I guess you need to describe what you want and why so we can try to point you in the right direction.

I apologize, you are correct, I am doing a bad job with clarification here.

Based on equations given:

Reorder point= Optimal batch quantity + cycle stock

Cycle stock= Daily demand * number of days to produce optimal batch quantity

I was provided with this information along with the fact that safety stock is separate from cycle stock.

If this still does not make sense, I may have to retire from the topic until a further date in order to gain more clarification myself. Unfortunately, master planning and lean manufacturing in ax 2012 have not bee apart of the original plan, so I am just starting to scratch the surface.

Hi Mike

Not a problem, seems we have a clear definition now, but the news is not good :slight_smile:

The safety stock in AX is ultimately calculated at a base level of daily demand * lead time, which is what the definition of cycle stock is in your example. There are many other elements to this from the safety stock journal but everything else adds in buffer at an arbitrary rate.
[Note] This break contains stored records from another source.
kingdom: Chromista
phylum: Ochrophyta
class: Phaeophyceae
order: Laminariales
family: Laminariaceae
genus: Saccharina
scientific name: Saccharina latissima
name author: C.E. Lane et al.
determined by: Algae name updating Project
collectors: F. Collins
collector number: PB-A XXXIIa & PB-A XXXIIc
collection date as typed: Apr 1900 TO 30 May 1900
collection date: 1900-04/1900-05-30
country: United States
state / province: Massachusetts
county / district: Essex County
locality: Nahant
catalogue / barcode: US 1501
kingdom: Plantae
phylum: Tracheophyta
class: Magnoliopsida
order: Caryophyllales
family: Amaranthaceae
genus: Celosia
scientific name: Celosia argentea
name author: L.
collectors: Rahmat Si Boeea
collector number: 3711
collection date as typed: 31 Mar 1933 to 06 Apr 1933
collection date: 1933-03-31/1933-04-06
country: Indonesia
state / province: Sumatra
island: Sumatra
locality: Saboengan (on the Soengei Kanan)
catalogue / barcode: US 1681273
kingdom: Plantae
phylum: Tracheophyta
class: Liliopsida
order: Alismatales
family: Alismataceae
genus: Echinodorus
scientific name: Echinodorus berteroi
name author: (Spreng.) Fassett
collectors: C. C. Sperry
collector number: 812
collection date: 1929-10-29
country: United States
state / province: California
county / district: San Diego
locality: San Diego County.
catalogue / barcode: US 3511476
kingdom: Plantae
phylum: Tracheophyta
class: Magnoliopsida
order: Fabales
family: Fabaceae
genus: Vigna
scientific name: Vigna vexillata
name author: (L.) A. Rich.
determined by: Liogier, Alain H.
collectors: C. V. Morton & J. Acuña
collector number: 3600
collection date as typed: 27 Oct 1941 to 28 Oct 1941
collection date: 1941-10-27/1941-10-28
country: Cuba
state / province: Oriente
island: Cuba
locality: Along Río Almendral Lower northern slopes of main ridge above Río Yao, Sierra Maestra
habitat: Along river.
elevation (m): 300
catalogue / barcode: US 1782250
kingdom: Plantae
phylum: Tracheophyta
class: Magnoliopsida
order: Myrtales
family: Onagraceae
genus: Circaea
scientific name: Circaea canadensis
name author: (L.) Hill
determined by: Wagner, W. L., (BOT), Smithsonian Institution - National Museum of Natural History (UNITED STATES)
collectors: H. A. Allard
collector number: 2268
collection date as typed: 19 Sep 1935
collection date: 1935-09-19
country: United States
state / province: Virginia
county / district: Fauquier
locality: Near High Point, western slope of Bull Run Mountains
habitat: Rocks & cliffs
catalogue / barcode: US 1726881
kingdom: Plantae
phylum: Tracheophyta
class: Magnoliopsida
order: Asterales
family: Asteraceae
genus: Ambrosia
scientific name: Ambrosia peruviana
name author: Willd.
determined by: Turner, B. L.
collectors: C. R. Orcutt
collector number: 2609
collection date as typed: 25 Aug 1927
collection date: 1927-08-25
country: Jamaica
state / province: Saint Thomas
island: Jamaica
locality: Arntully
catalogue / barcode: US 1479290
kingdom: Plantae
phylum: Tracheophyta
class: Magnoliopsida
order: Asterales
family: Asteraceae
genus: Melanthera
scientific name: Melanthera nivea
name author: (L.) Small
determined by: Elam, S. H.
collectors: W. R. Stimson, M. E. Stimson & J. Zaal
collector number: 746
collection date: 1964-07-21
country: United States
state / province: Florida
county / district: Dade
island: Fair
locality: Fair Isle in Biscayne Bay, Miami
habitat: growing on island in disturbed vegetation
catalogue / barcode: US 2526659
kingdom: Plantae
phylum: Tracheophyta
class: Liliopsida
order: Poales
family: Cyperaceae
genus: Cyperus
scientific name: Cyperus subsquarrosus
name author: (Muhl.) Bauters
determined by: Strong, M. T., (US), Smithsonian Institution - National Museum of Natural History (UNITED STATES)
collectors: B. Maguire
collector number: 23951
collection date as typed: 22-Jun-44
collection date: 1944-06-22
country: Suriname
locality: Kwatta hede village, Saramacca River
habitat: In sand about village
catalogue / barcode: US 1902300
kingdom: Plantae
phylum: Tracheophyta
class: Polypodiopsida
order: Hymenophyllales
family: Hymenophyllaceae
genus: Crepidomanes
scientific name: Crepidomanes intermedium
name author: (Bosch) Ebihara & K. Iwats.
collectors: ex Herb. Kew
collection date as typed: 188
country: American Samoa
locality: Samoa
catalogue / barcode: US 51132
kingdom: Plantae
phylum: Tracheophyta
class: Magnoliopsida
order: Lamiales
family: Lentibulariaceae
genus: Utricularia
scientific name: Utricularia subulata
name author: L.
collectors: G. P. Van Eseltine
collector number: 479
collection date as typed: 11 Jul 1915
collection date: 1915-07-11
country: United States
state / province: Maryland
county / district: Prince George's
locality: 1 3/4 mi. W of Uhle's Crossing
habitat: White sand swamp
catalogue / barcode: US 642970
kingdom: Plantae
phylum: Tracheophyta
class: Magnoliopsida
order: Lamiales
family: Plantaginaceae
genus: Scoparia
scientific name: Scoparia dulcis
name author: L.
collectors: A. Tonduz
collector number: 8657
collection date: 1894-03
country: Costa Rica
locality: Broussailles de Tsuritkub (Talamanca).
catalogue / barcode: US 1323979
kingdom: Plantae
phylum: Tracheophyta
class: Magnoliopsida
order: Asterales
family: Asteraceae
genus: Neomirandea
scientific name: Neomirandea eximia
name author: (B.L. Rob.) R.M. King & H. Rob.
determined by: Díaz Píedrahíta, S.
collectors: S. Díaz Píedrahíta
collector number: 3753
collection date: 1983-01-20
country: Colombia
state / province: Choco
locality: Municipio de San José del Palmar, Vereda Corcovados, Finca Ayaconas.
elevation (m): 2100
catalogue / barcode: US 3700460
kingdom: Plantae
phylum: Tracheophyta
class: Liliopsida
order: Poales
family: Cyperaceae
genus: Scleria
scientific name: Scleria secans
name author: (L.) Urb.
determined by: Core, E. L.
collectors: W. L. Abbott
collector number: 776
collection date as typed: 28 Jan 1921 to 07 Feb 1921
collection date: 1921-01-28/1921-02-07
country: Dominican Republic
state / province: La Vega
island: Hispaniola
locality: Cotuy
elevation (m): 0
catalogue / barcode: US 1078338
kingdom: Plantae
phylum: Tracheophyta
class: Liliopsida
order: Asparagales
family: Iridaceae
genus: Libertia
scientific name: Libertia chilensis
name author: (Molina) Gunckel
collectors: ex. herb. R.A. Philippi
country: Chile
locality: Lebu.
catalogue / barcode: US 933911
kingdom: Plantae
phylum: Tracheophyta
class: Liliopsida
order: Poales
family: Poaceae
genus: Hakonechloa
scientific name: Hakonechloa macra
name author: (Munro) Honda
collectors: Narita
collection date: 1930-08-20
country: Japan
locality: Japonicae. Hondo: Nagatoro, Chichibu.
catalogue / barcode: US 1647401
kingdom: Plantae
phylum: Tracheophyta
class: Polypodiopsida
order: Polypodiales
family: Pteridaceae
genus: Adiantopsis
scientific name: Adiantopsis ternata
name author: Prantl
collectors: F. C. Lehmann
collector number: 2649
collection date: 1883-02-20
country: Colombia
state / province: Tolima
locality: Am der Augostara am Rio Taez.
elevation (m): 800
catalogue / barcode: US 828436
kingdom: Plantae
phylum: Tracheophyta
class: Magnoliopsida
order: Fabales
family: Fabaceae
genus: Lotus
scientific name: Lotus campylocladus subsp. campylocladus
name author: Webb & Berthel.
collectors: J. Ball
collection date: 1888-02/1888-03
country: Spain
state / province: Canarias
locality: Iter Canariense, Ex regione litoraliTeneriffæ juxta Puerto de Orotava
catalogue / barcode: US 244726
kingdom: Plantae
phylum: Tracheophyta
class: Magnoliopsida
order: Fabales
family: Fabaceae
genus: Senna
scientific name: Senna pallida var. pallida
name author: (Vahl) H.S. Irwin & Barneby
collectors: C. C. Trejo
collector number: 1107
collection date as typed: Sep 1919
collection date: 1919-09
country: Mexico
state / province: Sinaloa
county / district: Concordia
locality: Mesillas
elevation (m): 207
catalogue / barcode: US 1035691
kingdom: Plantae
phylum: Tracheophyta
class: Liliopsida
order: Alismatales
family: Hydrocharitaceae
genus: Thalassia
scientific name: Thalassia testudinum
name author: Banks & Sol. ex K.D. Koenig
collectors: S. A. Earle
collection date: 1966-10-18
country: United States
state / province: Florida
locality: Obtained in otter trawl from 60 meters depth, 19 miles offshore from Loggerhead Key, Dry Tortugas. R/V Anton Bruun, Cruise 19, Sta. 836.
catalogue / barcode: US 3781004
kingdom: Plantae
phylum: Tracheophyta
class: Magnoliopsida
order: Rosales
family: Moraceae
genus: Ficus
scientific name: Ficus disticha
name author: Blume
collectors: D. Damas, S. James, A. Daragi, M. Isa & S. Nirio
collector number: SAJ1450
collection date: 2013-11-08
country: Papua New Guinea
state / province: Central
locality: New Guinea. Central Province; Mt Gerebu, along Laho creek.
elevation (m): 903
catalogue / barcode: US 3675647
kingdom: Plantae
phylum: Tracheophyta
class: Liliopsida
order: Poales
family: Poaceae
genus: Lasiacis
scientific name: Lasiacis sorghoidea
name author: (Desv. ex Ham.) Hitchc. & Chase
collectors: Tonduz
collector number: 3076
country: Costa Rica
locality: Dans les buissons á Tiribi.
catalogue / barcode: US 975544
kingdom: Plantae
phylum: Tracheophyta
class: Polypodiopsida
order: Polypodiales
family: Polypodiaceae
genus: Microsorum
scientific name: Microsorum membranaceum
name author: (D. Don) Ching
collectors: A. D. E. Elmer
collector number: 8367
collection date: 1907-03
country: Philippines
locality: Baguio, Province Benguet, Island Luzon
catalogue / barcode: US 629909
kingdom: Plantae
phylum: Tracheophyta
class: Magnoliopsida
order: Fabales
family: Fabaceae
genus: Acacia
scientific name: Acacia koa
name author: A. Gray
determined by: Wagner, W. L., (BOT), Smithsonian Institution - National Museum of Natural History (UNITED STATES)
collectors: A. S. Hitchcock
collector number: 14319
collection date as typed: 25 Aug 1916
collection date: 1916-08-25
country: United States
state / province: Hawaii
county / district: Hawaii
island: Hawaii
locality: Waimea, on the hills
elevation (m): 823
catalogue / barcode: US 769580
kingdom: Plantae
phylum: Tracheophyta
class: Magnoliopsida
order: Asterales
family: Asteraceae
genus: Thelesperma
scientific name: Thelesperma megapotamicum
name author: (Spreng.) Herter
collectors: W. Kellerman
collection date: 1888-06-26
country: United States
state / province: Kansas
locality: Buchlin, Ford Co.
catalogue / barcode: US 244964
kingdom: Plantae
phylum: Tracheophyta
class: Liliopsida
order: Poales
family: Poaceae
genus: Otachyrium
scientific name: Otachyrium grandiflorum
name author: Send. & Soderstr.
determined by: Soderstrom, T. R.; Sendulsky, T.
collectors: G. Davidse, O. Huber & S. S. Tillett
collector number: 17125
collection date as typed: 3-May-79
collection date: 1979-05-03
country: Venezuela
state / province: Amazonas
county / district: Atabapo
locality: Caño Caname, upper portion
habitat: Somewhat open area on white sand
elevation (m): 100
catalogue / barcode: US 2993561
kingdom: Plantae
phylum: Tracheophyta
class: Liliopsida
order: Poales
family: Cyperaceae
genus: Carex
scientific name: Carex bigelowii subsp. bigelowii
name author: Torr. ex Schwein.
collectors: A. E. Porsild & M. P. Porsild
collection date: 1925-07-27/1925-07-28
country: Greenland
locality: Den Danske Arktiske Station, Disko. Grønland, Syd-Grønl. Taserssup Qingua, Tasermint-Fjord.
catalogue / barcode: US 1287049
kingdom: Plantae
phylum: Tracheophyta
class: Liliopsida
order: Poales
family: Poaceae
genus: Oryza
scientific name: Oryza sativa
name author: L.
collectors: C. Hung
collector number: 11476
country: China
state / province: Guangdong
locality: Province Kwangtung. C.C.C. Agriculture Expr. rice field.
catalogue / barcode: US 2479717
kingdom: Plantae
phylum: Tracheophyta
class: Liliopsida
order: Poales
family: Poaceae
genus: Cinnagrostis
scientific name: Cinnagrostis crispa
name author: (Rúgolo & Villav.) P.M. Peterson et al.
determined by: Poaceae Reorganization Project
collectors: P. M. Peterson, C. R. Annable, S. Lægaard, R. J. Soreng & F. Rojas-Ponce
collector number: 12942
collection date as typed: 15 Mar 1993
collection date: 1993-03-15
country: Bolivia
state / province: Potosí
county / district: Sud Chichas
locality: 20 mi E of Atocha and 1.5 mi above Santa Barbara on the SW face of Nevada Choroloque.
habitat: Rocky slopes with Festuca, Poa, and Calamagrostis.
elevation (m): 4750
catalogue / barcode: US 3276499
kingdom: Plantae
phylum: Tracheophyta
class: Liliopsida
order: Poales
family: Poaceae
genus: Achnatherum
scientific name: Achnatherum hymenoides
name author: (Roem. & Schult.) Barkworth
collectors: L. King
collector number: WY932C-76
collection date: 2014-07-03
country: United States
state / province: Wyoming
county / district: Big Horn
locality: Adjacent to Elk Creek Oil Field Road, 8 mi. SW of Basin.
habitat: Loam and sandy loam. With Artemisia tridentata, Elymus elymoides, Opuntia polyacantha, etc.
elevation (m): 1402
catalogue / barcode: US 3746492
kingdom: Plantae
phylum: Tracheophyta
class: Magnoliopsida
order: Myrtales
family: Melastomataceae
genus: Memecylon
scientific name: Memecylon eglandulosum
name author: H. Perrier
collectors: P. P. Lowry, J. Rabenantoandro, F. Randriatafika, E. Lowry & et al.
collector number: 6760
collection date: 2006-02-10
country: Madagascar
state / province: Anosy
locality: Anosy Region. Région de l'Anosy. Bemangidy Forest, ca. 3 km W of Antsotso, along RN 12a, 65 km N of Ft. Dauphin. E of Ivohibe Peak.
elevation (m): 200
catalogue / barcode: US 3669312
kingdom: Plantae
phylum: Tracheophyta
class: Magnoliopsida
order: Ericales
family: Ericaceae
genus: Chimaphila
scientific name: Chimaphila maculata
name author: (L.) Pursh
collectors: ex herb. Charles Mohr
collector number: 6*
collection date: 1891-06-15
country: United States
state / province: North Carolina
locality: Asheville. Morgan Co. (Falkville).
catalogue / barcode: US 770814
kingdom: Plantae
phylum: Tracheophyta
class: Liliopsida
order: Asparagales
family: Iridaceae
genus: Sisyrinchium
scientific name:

You then have in your calculation the reorder point being the optimal batch plus reorder. This means if your optimal batch is 100 and it takes 10 days to make your reorder point is 200, which means when you complete your batch you will still have 100 in stock, or in essence 10 days stock. People and businesses can put whatever metrics in place, but what this metric is doing is hugely overstocking you (accountants hate it, the food industry cannot really do it in many places).

Both Lean and MP will not help you because it does not have this “split”. The safety stock journal does help you if you have the data. You can generate teh new minimum on a factor - it would work out if you use 10 a day for a 10 lead day lead time your safety stock is 100, you can then suggest the new minimum as a factor of 2. However this only works if your lead time calculation is calculated from you optimal batch quantity, if it is not then the theory would not work (and you would need to test it anyway).

I would start by asking why they need double the stock they need for a lean environment - this metric might be being used to cover poor data (dont know the real lead time or real optimal batch size etc.).

Good luck and let us know how you get on.